— WHAT THE TASK ASKS —
State only the number of lines in the entries below that contain the string "Pular", treating the match as case-sensitive.

— RECORDS SUPPLIED —
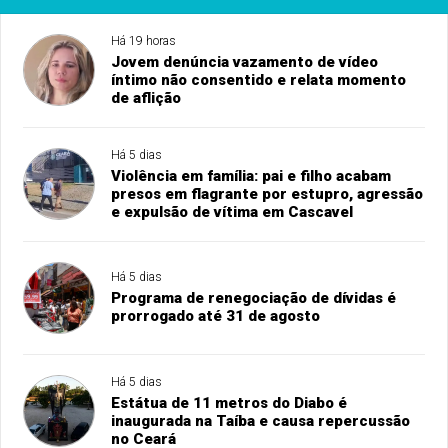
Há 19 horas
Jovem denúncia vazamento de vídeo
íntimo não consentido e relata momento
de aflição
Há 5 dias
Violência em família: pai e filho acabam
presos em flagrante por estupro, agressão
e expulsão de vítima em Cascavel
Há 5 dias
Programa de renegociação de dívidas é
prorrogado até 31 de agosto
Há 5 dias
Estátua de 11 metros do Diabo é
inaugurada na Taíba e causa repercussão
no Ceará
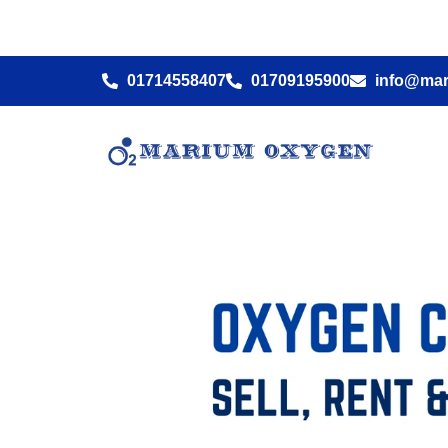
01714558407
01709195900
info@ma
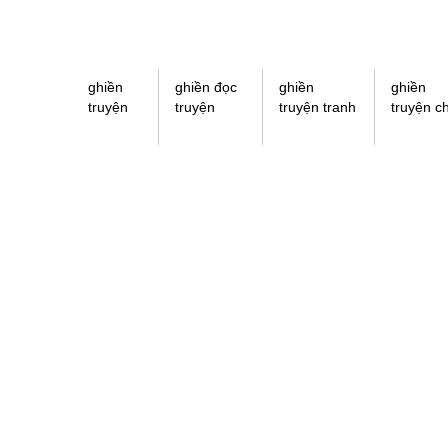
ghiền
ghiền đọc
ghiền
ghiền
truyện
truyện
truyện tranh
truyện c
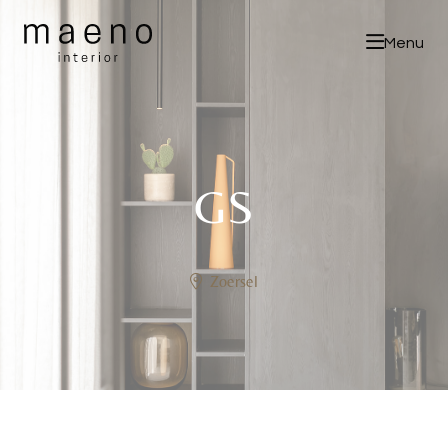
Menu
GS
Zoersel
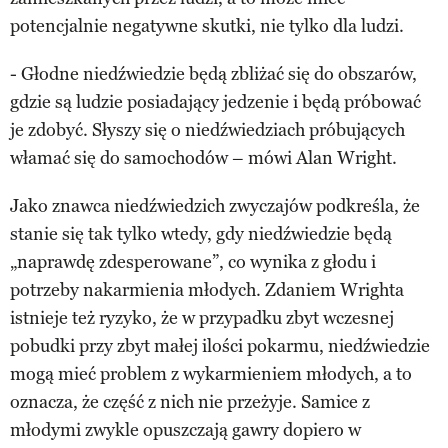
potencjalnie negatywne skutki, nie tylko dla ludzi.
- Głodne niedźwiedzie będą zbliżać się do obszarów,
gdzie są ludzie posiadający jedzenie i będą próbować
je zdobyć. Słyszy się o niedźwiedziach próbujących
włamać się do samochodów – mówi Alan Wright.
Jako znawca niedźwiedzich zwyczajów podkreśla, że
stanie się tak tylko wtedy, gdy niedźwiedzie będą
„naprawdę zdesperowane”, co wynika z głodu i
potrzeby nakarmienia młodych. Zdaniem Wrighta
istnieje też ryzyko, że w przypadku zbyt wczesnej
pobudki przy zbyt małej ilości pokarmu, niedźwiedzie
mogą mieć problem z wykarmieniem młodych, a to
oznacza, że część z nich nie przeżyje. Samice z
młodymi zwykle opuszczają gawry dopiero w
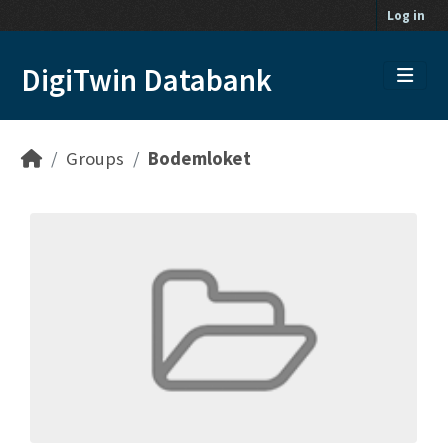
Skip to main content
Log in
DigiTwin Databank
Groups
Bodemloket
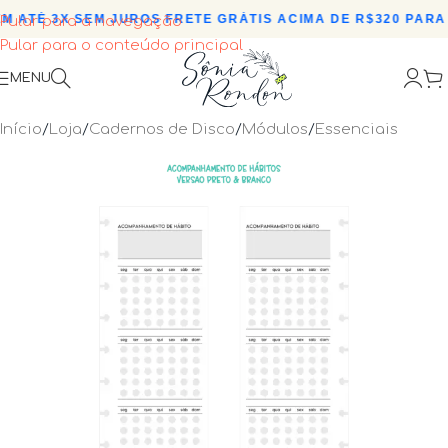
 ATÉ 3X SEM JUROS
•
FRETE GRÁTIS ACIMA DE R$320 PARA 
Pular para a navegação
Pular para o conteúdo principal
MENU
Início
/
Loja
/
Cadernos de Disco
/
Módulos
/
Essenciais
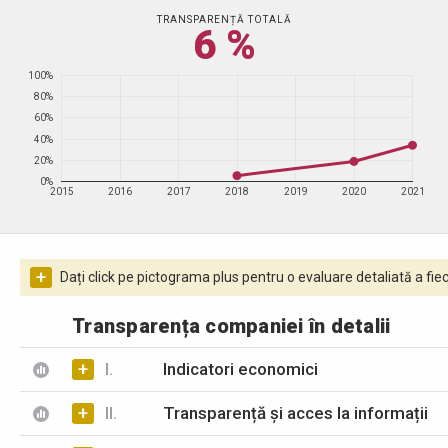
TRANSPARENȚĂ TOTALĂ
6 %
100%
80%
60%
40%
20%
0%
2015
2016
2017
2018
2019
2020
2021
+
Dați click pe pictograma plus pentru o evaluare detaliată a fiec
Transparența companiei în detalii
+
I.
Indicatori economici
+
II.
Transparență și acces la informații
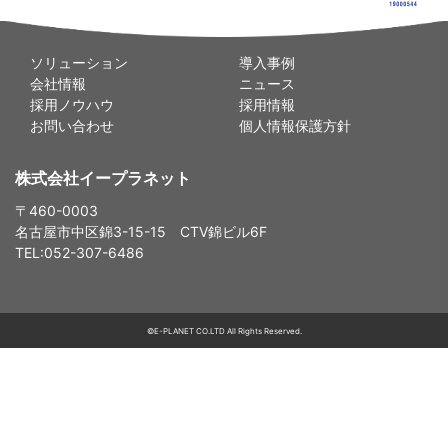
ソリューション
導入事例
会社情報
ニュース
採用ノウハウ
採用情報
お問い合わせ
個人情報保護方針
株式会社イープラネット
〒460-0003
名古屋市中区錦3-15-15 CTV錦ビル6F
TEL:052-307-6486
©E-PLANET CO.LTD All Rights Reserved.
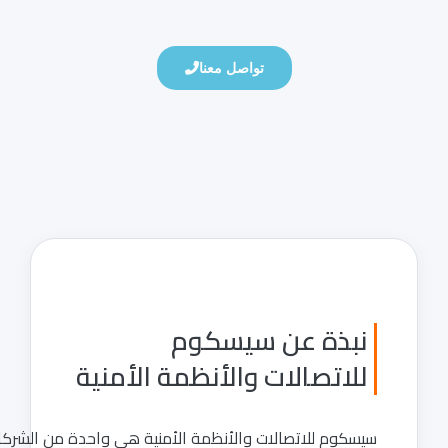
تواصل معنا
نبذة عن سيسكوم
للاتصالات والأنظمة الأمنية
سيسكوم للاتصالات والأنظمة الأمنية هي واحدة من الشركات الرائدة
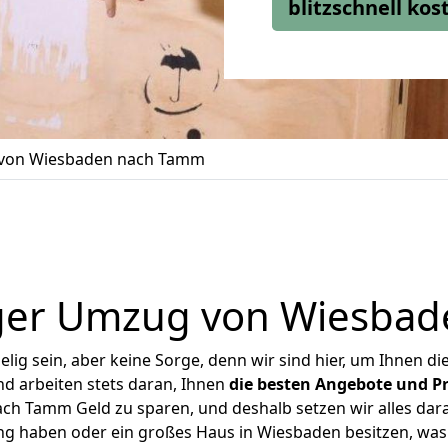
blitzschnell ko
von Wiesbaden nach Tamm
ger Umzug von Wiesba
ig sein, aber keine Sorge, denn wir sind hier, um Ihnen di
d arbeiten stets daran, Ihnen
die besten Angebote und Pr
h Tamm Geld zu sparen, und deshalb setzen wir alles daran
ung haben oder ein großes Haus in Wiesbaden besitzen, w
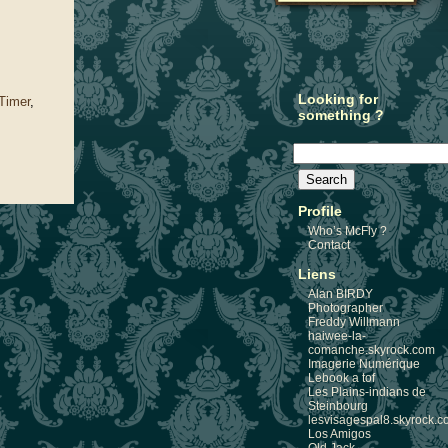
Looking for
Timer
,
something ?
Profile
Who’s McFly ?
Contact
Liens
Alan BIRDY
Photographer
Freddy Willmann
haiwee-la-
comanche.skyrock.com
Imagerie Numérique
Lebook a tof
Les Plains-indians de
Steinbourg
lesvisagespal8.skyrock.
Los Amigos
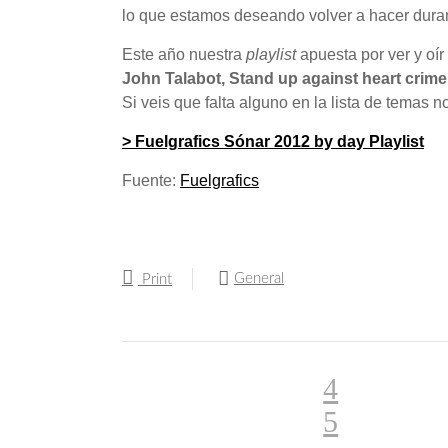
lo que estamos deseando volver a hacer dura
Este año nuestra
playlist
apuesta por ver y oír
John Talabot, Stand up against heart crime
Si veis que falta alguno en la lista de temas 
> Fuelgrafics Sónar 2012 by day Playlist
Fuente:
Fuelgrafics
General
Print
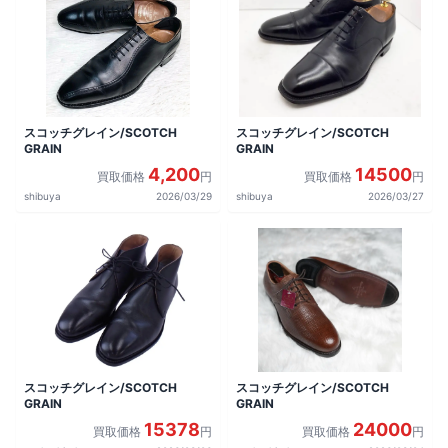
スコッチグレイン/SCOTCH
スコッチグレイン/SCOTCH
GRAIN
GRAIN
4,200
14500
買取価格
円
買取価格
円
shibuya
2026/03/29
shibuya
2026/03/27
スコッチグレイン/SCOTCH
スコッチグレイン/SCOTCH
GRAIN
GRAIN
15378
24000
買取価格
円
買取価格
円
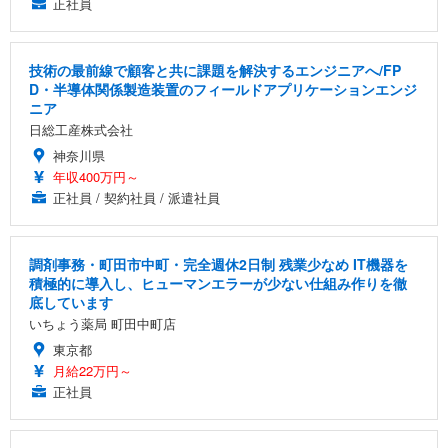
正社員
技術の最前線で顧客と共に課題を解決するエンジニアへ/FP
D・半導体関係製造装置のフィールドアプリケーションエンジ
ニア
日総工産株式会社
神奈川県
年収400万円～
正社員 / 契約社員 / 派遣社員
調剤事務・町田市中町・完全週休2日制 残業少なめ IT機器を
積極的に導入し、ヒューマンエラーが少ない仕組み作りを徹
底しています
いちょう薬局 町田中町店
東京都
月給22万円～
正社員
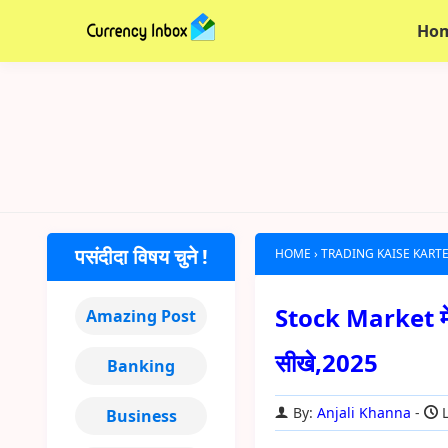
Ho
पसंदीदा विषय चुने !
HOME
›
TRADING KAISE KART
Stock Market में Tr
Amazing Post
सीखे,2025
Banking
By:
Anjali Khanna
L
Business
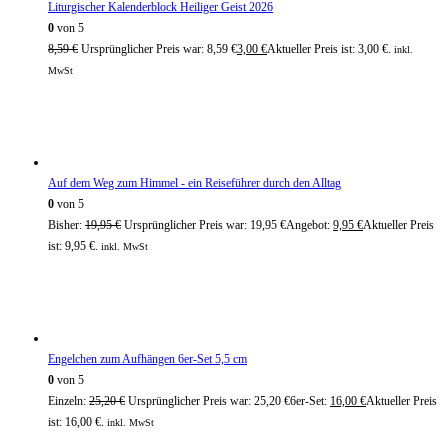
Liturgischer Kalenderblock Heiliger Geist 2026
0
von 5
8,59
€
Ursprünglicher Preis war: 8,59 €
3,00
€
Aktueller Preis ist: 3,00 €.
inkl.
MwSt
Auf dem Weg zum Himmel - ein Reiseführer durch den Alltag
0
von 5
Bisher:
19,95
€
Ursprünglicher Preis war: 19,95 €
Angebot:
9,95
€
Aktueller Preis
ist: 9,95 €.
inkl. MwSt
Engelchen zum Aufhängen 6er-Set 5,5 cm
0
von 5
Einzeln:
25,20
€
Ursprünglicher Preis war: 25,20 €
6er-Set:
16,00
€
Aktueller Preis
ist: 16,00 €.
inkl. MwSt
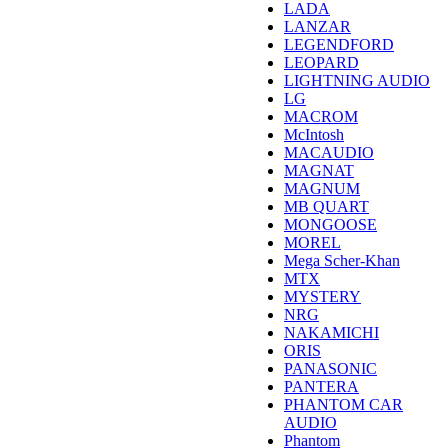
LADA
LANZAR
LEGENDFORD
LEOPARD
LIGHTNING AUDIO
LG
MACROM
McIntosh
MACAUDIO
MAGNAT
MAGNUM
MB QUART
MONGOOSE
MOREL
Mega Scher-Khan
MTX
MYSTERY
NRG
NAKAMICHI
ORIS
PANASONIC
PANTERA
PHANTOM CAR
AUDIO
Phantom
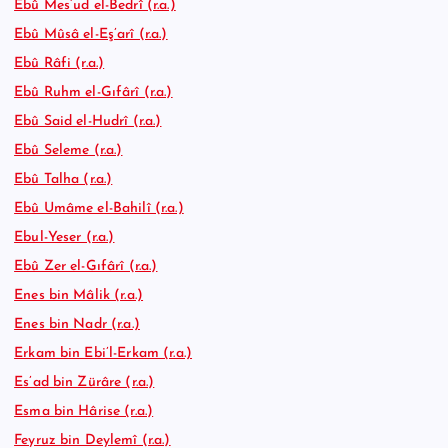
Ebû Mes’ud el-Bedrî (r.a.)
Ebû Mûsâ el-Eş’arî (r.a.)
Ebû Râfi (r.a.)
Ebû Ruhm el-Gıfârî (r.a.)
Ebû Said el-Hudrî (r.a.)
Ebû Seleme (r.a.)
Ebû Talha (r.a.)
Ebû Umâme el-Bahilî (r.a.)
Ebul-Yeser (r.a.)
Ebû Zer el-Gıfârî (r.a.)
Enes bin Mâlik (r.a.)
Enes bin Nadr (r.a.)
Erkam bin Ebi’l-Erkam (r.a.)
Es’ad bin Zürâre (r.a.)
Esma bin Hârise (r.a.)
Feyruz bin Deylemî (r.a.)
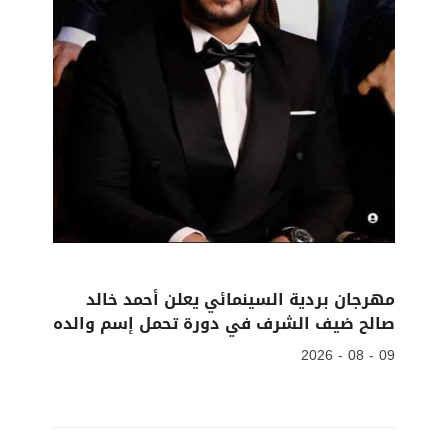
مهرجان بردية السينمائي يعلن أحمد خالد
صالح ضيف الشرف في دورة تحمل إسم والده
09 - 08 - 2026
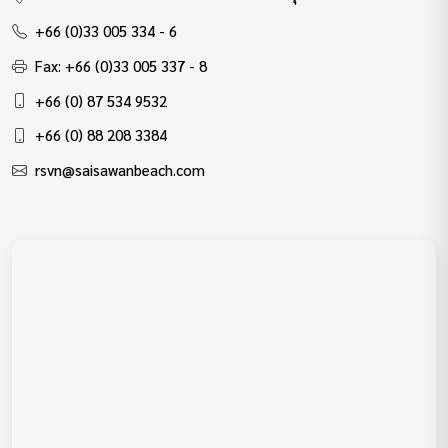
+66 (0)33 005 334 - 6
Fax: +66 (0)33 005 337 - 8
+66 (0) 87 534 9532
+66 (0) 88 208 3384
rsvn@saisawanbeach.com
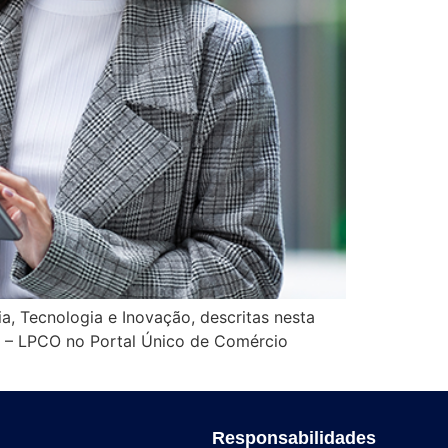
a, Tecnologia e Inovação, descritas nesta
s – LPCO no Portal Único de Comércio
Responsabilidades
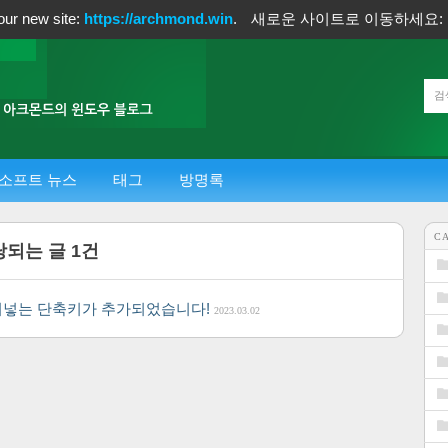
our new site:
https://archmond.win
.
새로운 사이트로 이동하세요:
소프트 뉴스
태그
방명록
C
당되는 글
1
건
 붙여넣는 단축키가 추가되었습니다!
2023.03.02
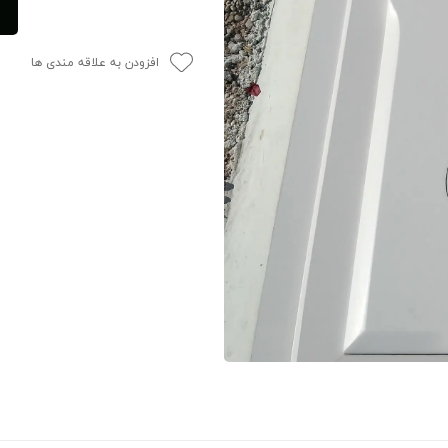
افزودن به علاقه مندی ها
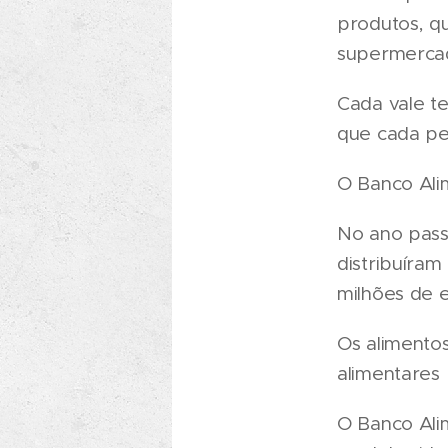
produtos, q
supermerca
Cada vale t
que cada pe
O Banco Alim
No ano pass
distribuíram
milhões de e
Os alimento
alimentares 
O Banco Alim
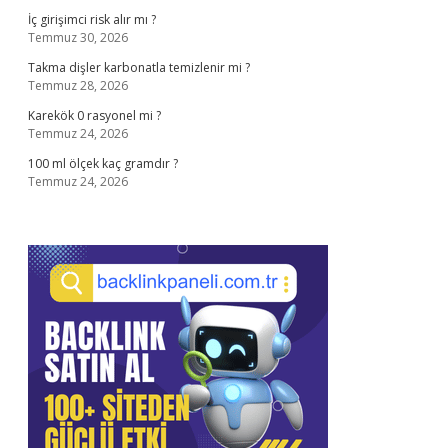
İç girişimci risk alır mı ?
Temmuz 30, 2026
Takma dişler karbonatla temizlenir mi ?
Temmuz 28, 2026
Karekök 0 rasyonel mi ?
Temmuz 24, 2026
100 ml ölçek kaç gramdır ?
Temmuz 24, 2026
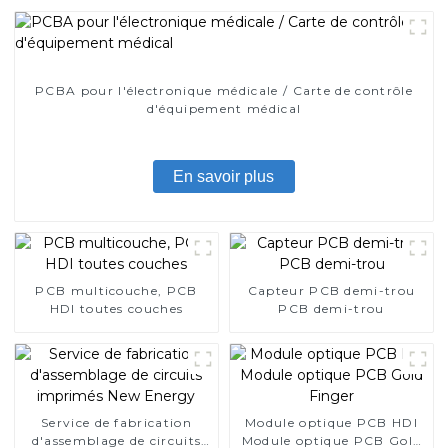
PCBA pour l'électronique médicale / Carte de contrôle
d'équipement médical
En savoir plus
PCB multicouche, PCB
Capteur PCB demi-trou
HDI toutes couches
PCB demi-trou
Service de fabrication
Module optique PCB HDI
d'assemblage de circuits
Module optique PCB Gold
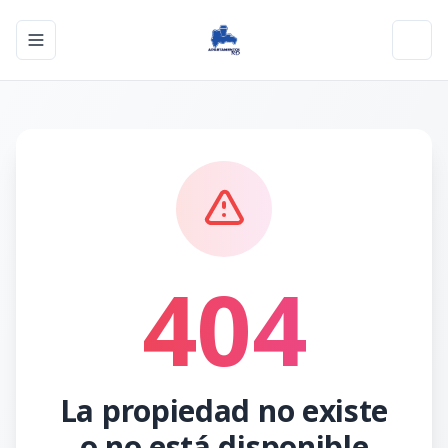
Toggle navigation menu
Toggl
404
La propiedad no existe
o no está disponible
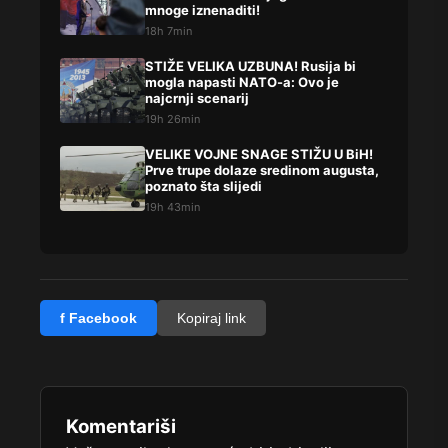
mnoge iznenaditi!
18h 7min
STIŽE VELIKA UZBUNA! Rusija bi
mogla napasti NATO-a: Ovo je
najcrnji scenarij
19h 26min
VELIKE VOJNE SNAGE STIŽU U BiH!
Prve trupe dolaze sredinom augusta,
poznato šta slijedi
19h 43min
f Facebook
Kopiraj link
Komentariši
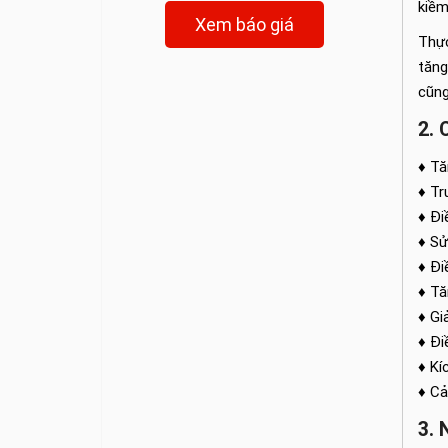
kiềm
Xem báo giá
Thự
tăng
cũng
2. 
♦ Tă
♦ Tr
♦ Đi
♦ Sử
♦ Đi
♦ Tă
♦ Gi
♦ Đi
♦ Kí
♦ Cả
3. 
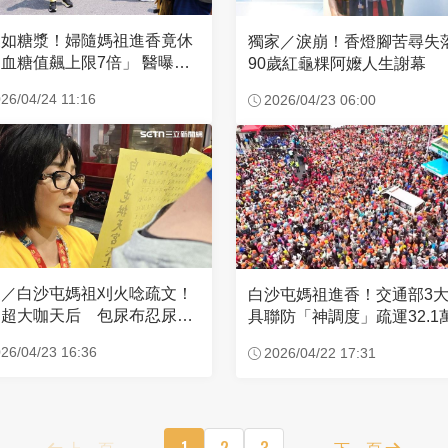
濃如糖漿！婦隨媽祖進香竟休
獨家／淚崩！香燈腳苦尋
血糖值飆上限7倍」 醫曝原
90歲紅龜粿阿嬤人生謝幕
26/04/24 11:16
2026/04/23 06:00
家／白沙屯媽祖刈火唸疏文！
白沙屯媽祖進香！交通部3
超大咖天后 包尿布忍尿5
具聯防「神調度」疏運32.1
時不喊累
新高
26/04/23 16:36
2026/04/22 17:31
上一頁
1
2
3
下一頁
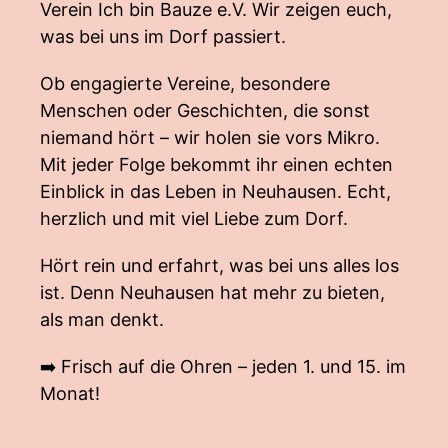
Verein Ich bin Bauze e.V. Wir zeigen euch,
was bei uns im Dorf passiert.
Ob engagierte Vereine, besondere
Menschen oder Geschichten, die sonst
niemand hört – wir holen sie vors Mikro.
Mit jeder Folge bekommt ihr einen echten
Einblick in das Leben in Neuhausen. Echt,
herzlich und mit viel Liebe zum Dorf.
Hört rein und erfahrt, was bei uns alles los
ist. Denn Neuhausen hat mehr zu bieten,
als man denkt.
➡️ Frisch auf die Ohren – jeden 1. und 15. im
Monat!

— SOLUTION FOR THIS PROBLEM —
2